Teropongistana.com Lebak – Agus ider Alamsyah anggota DPRD lebak ikut menyoroti ramainya pemberitaan terkait adanya pungli Pegawai Pemerintah dengan Perjanjian Kerja (P3K-red) ternyata tak hanya di lingkungan PUPR Provinsi Banten. Isu itu disoroti oleh anggota DPRD Provinsi Banten Musa Weliansyah politisi dari PPP.

Hal tersebut juga diduga terjadi di lingkungan SMAN dan SMKN di wilayah Kabupaten Lebak. Menurut Agus Ider Alamsyah politisi PDI P sekaligus anggota DPRD Lebak menyebutkan buramnya potrer rekrutmen P3K di bidang pendidikan tahun 2025.

“Ini juga sempat di rilis di berbagai media online [salah satunya koranbanten.com] dengan judul “Oknum Dindik Banten Diduga Terima Setoran Dari Guru SMA/SMK Di Lebak” pada 5 feb 2025,” kata Agus Ider Alamsyah lewat pernyataan yang diterima redaksi, Jumat (26/12/2025)

Agus Ider Alamsyah yang kerap disapa Agus Rambo menyebut, ini menjadi catatan buruknya dunia pendidikan di Lebak. Kata Agus, viralnya di ruang publik terkait dugaan/isu pungli 1 juta per 1 orang PPPK di sekolah tentu menjadi pintu masuk bagi Inspektorat untuk melakukan pendalaman dan pemeriksaan dengan pola investigatif atau pemeriksaan khusus.

“Inpektorat harus memeriksanya, momentum ini harusnya dijadikan pembuktian pemerintah provinsi banten yang mempunyai jargon “Banten Adil Merata, Tidak Korupsi”. Selain politisi, saya pun sebagai warga lebak sangat mendukung Gubernur dan Wakil Gubernur untuk menindak dengan tegas sesuai aturan pada setiap pelanggaran yang dilakukan oleh oknum pegawai pemprov banten yang menurut saya sudah melukai semangat jargon pemprov banten dan hati para guru sman/smkn di lebak,” tegas Politisi dari PDIP tersebut.

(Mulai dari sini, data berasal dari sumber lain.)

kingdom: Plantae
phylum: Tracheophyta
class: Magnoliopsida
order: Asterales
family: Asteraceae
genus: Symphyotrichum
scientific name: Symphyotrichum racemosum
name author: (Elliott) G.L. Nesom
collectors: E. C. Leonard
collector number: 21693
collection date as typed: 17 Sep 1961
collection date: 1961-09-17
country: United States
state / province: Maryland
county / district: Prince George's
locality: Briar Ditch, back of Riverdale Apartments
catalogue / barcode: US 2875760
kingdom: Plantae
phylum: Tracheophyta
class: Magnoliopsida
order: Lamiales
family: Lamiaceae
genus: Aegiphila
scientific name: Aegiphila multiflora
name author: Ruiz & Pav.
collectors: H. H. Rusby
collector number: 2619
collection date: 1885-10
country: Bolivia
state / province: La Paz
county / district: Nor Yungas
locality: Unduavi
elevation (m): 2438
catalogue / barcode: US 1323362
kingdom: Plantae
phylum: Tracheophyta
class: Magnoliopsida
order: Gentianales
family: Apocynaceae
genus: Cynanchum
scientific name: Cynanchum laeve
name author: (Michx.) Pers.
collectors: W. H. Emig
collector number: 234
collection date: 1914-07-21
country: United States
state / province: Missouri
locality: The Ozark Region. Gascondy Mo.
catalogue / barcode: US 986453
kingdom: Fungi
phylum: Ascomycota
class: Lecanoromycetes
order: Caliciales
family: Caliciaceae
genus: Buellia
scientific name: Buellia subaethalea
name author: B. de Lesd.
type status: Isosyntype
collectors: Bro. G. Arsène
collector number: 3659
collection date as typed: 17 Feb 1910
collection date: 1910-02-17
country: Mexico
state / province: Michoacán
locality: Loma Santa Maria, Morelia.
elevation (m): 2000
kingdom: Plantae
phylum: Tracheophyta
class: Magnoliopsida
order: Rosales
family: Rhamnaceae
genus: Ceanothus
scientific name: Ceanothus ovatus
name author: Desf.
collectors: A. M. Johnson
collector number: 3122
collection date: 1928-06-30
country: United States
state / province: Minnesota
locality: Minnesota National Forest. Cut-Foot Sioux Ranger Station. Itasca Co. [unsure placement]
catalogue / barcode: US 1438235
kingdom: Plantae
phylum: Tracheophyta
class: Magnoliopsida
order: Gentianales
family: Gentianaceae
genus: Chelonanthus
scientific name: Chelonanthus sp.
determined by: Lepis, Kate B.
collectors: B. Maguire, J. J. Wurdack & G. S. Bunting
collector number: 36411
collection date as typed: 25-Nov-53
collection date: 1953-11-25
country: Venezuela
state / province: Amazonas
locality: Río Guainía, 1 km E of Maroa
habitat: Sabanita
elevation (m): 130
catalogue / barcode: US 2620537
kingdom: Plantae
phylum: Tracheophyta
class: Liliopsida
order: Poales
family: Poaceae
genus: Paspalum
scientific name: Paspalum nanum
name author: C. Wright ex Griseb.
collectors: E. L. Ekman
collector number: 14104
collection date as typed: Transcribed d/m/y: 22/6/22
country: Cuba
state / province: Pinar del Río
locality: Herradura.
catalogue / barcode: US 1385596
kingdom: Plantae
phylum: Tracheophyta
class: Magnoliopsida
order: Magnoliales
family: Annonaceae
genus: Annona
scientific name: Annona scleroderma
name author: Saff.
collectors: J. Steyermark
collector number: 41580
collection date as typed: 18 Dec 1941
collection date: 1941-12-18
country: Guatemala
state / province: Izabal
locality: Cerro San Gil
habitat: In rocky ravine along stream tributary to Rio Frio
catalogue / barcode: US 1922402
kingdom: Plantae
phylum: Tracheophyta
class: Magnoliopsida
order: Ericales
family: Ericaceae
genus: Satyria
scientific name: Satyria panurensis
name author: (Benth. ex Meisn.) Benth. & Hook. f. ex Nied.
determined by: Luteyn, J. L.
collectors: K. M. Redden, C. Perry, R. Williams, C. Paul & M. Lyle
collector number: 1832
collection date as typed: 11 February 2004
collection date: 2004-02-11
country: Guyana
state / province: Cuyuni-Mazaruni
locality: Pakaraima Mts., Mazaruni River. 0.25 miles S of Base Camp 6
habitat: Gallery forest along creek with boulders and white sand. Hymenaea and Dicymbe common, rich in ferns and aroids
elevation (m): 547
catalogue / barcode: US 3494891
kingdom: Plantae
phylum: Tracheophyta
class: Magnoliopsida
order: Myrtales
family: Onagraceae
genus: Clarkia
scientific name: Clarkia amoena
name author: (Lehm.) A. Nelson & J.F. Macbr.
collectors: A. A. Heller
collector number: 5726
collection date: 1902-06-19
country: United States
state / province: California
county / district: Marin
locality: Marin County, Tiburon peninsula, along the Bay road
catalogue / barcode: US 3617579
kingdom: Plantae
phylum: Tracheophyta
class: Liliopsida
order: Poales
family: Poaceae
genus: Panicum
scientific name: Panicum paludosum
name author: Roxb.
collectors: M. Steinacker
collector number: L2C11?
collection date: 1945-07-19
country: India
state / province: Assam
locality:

Tidak hanya itu, selain isu pungli. Ternyata masih ada informasi/dugaan menyeruak terkait dengan adanya beberapa guru/tu yang belum memenuhi syarat untuk mengikuti tes PPPK. Akan tetapi mendapatkan kartu tes dan lulus menjadi pppk penuh waktu, padahal pegawai non ASN tersebut tidak memiliki SK Kepala Dinas dan hanya mengantongi SK Kepsek.